I pause and look down. She’s listening, wide-eyed. I go on. “But then I saw him shoot it up and saw how happy he was and then when he came down, it didn’t seem like meth. It seemed harmless. I told myself that. I told myself a lot of lies. So when he wanted some more a few days later, I told him I’d get it for him. We helped each other like that and now, well, now I believed I was really helping Charlie. So I went to some people I knew, the wrong people, but they had it and I got it for Charlie…used money I made begging on the street. It felt better than using it for food. We rarely fucking ate, you know. We could but it just wasn’t important. There was only one thing that was. The bloody high. So I went back to Charlie, gave him the smack. He shot it up in front of me. But…I don’t know what went wrong. Maybe he used too much, maybe it was bad stuff, maybe his body couldn’t take anymore. The problem was, I was so fucking high on meth myself that I had no idea what was going on. He died in front of me.”
“No,” she whispers breathlessly. “Lachlan…”
“Aye,” I tell her, reveling in how much stronger I feel for admitting it. “He died and I watched him die before my eyes. Me and my stray dog. We watched him die and I couldn’t do a single thing to help him. I couldn’t even help myself. I just sat there beside him, rocking back and forth, until my high wore off. Then I got up and ran. I just ran away. I don’t remember the next few days, though I’m working through them with my psychologist now, but I knew I made my choice to save my own life. I remember knocking on Jessica and Donald’s door and everything after that. It was the day I realized I only had one life and that’s when I was born all over again.”
She breathes heavily against me and the darkness creeps closer. But I feel no fear over what I’ve told her. The truth has set me free.
“Why are you telling me this?” she finally says, her voice barely audible.
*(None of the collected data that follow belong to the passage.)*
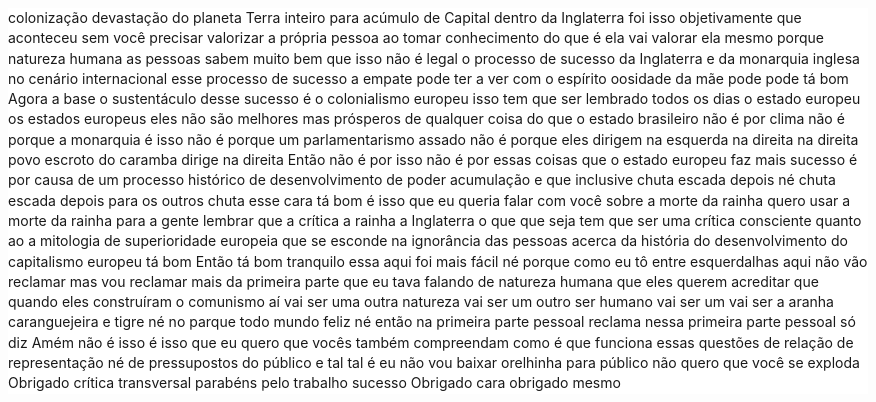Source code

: colonização devastação do planeta Terra
inteiro para acúmulo de Capital dentro
da Inglaterra foi isso objetivamente que
aconteceu sem você precisar valorizar a
própria pessoa ao tomar conhecimento do
que é ela vai valorar ela mesmo
porque natureza humana as pessoas sabem
muito bem que isso não é legal o
processo de sucesso da Inglaterra e da
monarquia inglesa no cenário
internacional esse processo de sucesso a
empate pode ter a ver com o espírito
oosidade da mãe pode pode tá bom Agora a
base o sustentáculo desse sucesso é
o colonialismo europeu isso tem que ser
lembrado todos os dias o estado europeu
os estados europeus eles não são
melhores mas prósperos de qualquer coisa
do que o estado brasileiro não é por
clima não é porque a monarquia é isso
não é porque um parlamentarismo assado
não é porque eles dirigem na esquerda na
direita na direita povo escroto do
caramba dirige na direita Então não é
por isso não é por essas coisas que o
estado europeu faz mais sucesso é por
causa de um processo histórico de
desenvolvimento de poder acumulação e
que inclusive chuta escada depois né
chuta escada depois para os outros chuta
esse cara tá bom é isso que eu queria
falar com você sobre a morte da rainha
quero usar a morte da rainha para a
gente lembrar que a crítica a rainha a
Inglaterra o que que seja tem que ser
uma crítica consciente
quanto ao a mitologia de superioridade
europeia que se esconde na ignorância
das pessoas acerca da história do
desenvolvimento do capitalismo europeu
tá bom
Então tá bom
tranquilo essa aqui foi mais fácil né
porque como eu tô entre esquerdalhas
aqui não vão reclamar mas vou reclamar
mais da primeira parte que eu tava
falando de natureza humana que eles
querem acreditar que quando eles
construíram o comunismo aí vai ser uma
outra natureza vai ser um outro ser
humano vai ser um vai ser a aranha
caranguejeira e tigre né no parque todo
mundo feliz né então na primeira parte
pessoal reclama nessa primeira parte
pessoal só diz Amém não é isso é isso
que eu quero que vocês também
compreendam como é que funciona essas
questões de relação de representação né
de pressupostos do público e tal tal é
eu não vou baixar orelhinha para público
não quero que você se exploda
Obrigado crítica transversal parabéns
pelo trabalho sucesso Obrigado cara
obrigado mesmo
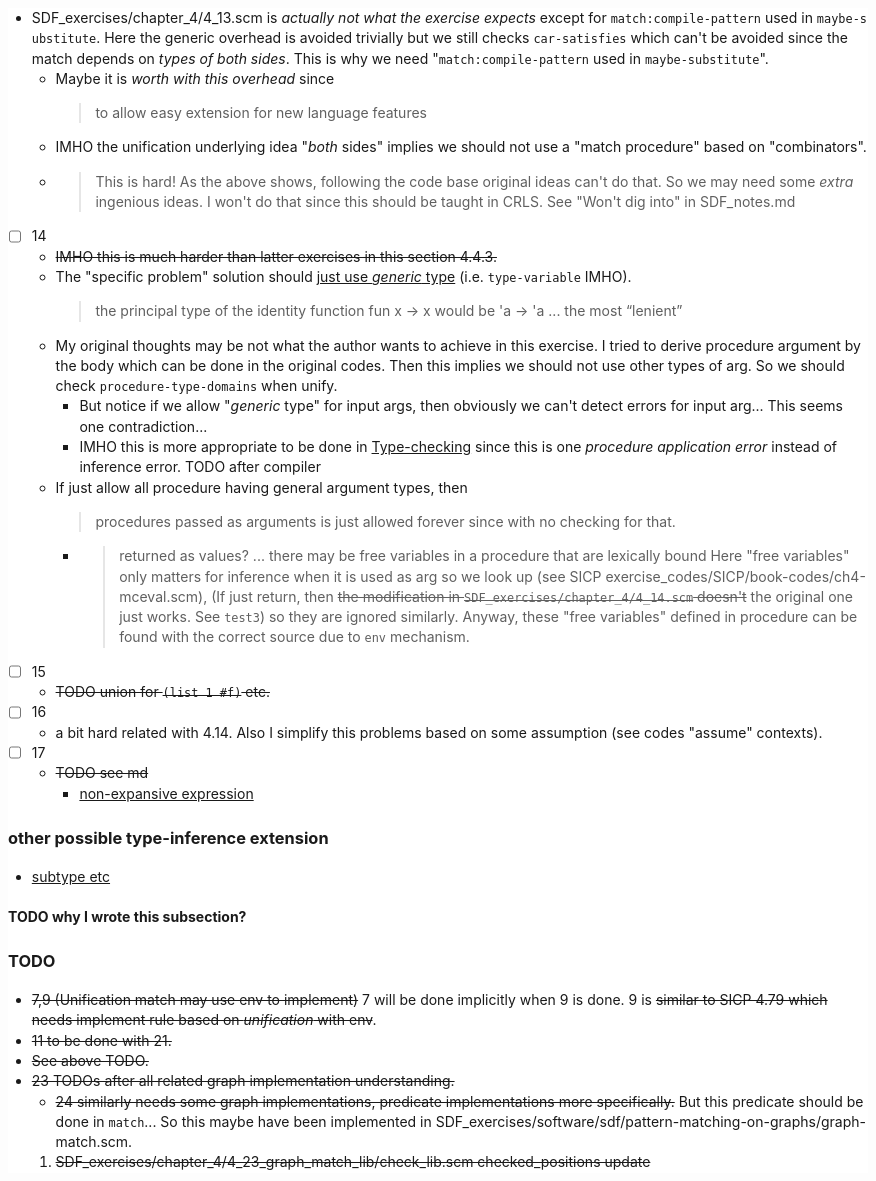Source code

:   - SDF_exercises/chapter_4/4_13.scm is *actually not what the exercise expects* except for `match:compile-pattern` used in `maybe-substitute`.
    Here the generic overhead is avoided trivially but we still checks `car-satisfies` which can't be avoided since the match depends on *types of both sides*. This is why we need "`match:compile-pattern` used in `maybe-substitute`".
    - Maybe it is *worth with this overhead* since
      > to allow easy extension for new language features
    - IMHO the unification underlying idea "*both* sides" implies we should not use a "match procedure" based on "combinators".
    - > This is hard!
      As the above shows, following the code base original ideas can't do that.
      So we may need some *extra* ingenious ideas. I won't do that since this should be taught in CRLS. See "Won't dig into" in SDF_notes.md
- [ ] 14
  - ~~IMHO this is much harder than latter exercises in this section 4.4.3.~~
  - The "specific problem" solution should [just use *generic* type](https://cs3110.github.io/textbook/chapters/interp/inference.html#finishing-type-inference) (i.e. `type-variable` IMHO).
    > the principal type of the identity function fun x -> x would be 'a -> 'a ... the most “lenient”
  - My original thoughts may be not what the author wants to achieve in this exercise.
    I tried to derive procedure argument by the body which can be done in the original codes.
    Then this implies we should not use other types of arg.
    So we should check `procedure-type-domains` when unify.
    - But notice if we allow "*generic* type" for input args, then obviously we can't detect errors for input arg...
      This seems one contradiction...
    - IMHO this is more appropriate to be done in [Type-checking](https://en.wikipedia.org/wiki/Type_inference#Type-checking_vs._type-inference) since this is one *procedure application error* instead of inference error.
      TODO after compiler
  - If just allow all procedure having general argument types, then
    > procedures passed as arguments
    is just allowed forever since with no checking for that.
    - > returned as values? ... there may be free variables in a procedure that are lexically bound
      Here "free variables" only matters for inference when it is used as arg so we look up (see SICP exercise_codes/SICP/book-codes/ch4-mceval.scm), (If just return, then ~~the modification in `SDF_exercises/chapter_4/4_14.scm` doesn't~~ the original one just works. See `test3`) so they are ignored similarly.
      Anyway, these "free variables" defined in procedure can be found with the correct source due to `env` mechanism.
- [ ] 15
  - ~~TODO union for `(list 1 #f)` etc.~~
- [ ] 16
  - a bit hard related with 4.14.
    Also I simplify this problems based on some assumption (see codes "assume" contexts).
- [ ] 17
  - ~~TODO see md~~
    - [non-expansive expression](https://homepages.inf.ed.ac.uk/stg/NOTES/node90.html)
### other possible type-inference extension
- [subtype etc](https://nus-cs2030s.github.io/2425-s1/27-inference.html#argument-typing)
#### TODO why I wrote this subsection?
### TODO
- ~~7,9 (Unification match may use env to implement)~~
  7 will be done implicitly when 9 is done.
  9 is ~~similar to SICP 4.79 which needs implement rule based on *unification* with env~~.
- ~~11 to be done with 21.~~
- ~~See above TODO.~~
- ~~23 TODOs after all related graph implementation understanding.~~
  - ~~24 similarly needs some graph implementations, predicate implementations more specifically.~~
    But this predicate should be done in `match`... So this maybe have been implemented in SDF_exercises/software/sdf/pattern-matching-on-graphs/graph-match.scm.
  1. ~~SDF_exercises/chapter_4/4_23_graph_match_lib/check_lib.scm checked_positions update~~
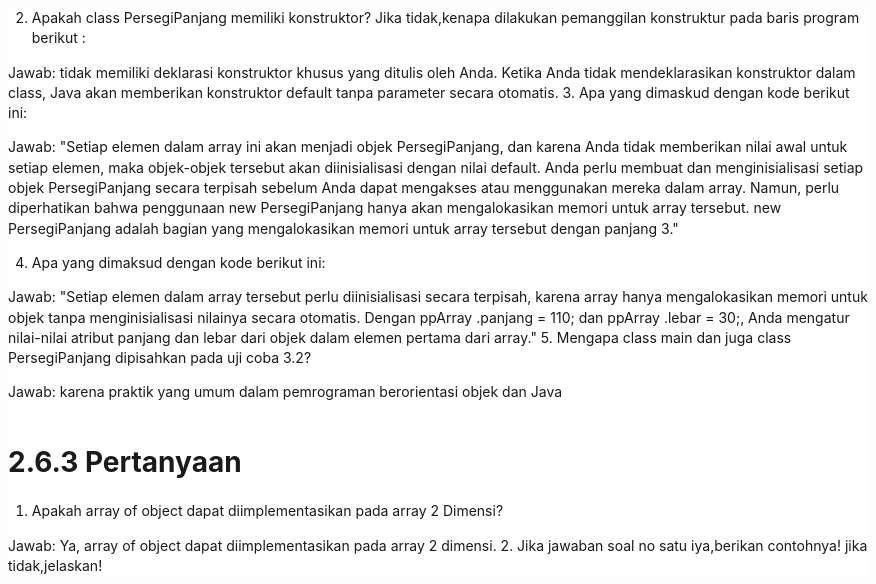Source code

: 2. Apakah class PersegiPanjang memiliki konstruktor? Jika tidak,kenapa dilakukan pemanggilan konstruktur pada baris program berikut :

Jawab: tidak memiliki deklarasi konstruktor khusus yang ditulis oleh Anda. Ketika Anda tidak
mendeklarasikan konstruktor dalam class, Java akan memberikan konstruktor default 
tanpa parameter secara otomatis.
3. Apa yang dimaskud dengan kode berikut ini:

Jawab: "Setiap elemen dalam array ini akan menjadi objek PersegiPanjang, dan karena Anda tidak 
memberikan nilai awal untuk setiap elemen, maka objek-objek tersebut akan diinisialisasi 
dengan nilai default. Anda perlu membuat dan menginisialisasi setiap objek PersegiPanjang 
secara terpisah sebelum Anda dapat mengakses atau menggunakan mereka dalam array. 
Namun, perlu diperhatikan bahwa penggunaan new PersegiPanjang hanya akan 
mengalokasikan memori untuk array tersebut. new PersegiPanjang adalah bagian yang 
mengalokasikan memori untuk array tersebut dengan panjang 3."


4. Apa yang dimaksud dengan kode berikut ini:

Jawab: 
"Setiap elemen dalam array tersebut perlu diinisialisasi secara terpisah, karena array hanya 
mengalokasikan memori untuk objek tanpa menginisialisasi nilainya secara otomatis. Dengan 
ppArray .panjang = 110; dan ppArray .lebar = 30;, Anda mengatur nilai-nilai atribut panjang dan lebar 
dari objek dalam elemen pertama dari array."
5. Mengapa class main dan juga class PersegiPanjang dipisahkan pada uji coba 3.2?

Jawab: karena praktik yang umum dalam pemrograman berorientasi objek dan Java
# 2.6.3 Pertanyaan 
1. Apakah array of object dapat diimplementasikan pada array 2 Dimensi?

Jawab: Ya, array of object dapat diimplementasikan pada array 2 dimensi.
2. Jika jawaban soal no satu iya,berikan contohnya! jika tidak,jelaskan!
“Because I know what guilt is. And I know what death is. And I’ve finally learned that you should never attach one to the other. Or it will fucking destroy you.” I kiss the top of her head. “I know you’re going to hurt for a long time and you’re going to hate yourself but please. None of this was your fault. Don’t let the guilt tell you otherwise. Grieve for your mother with all your heart but never poison that very heart with shame. There’s no room for it there. Let it go.”
She trails her fingers down my chest but doesn’t say anything.
There’s nothing more for either of us to say.
We just breathe. Our hearts beat.
We cling to this sliver of time until she falls asleep against me.
I hold her in my arms, truth setting me free.
I just hope that same truth can save her heart.
Just as her heart saved me.
***
I decide to stay around for the funeral.
Alan is not happy.
Thierry is not happy.
Edinburgh is not happy.
No one is happy with this decision. It means I’m missing a game. It means I’m in big fucking shit and that I’ve potentially screwed the team over, especially since we’re up against Leeds.
But I’m not about to leave Kayla yet. Not when she still needs me. And she needs me more than anything. I’m there by her side as she navigates funeral arrangements and her brothers and lawyers and wills. I’m there to hold her when she breaks down and she breaks down time and time again. The strain is sometimes too much for me to bear but I handle it all because she can’t.